* _What is needed_
In the records below, find the line containing "Identify the document" and restate it and all lines after it exactly, through the last line.

* _Raw data_
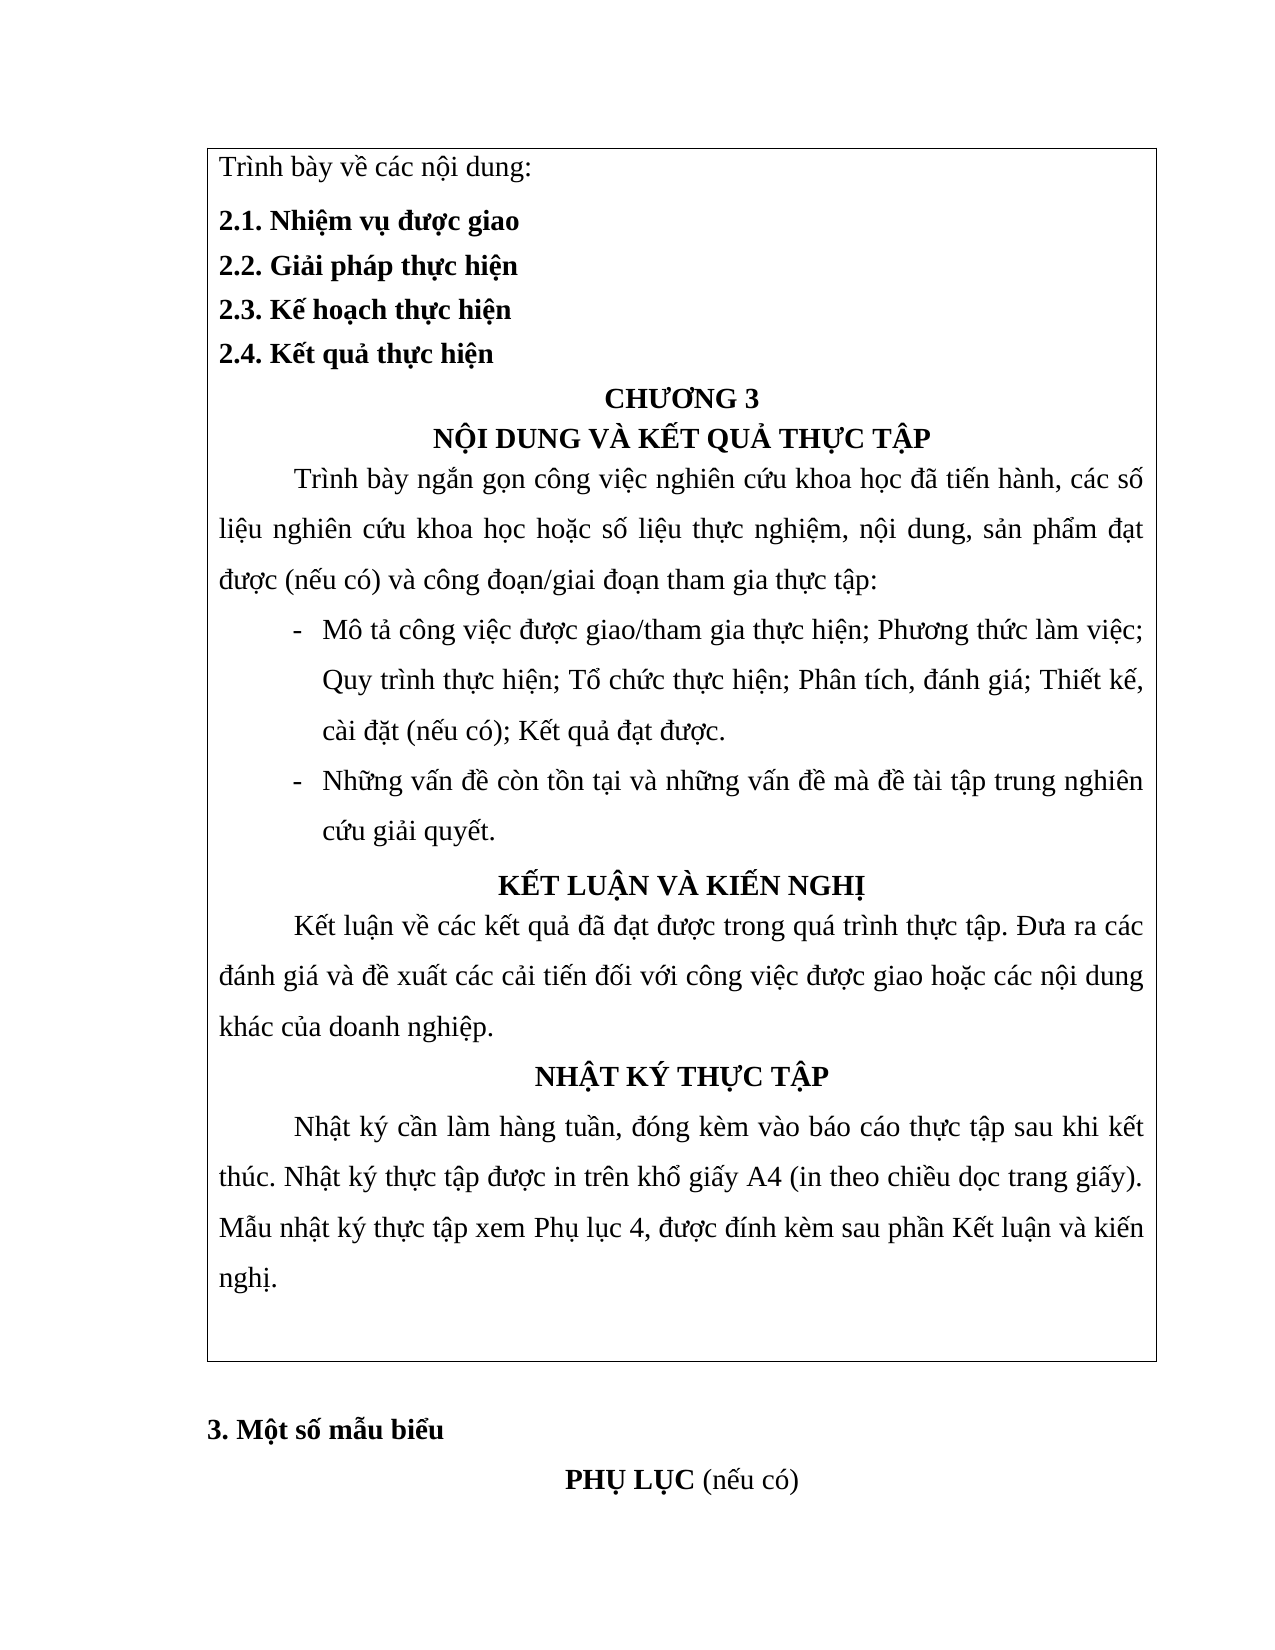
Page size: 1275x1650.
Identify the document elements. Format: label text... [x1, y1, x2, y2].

subtitle 3. Một số mẫu biểu [207, 1412, 1157, 1446]
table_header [208, 149, 1156, 1361]
text PHỤ LỤC (nếu có) [207, 1462, 1157, 1496]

* _Written solution_
Identify the document elements. Format: label text... [x1, y1, x2, y2].

subtitle 3. Một số mẫu biểu [207, 1412, 1157, 1446]
table_header [208, 149, 1156, 1361]
text PHỤ LỤC (nếu có) [207, 1462, 1157, 1496]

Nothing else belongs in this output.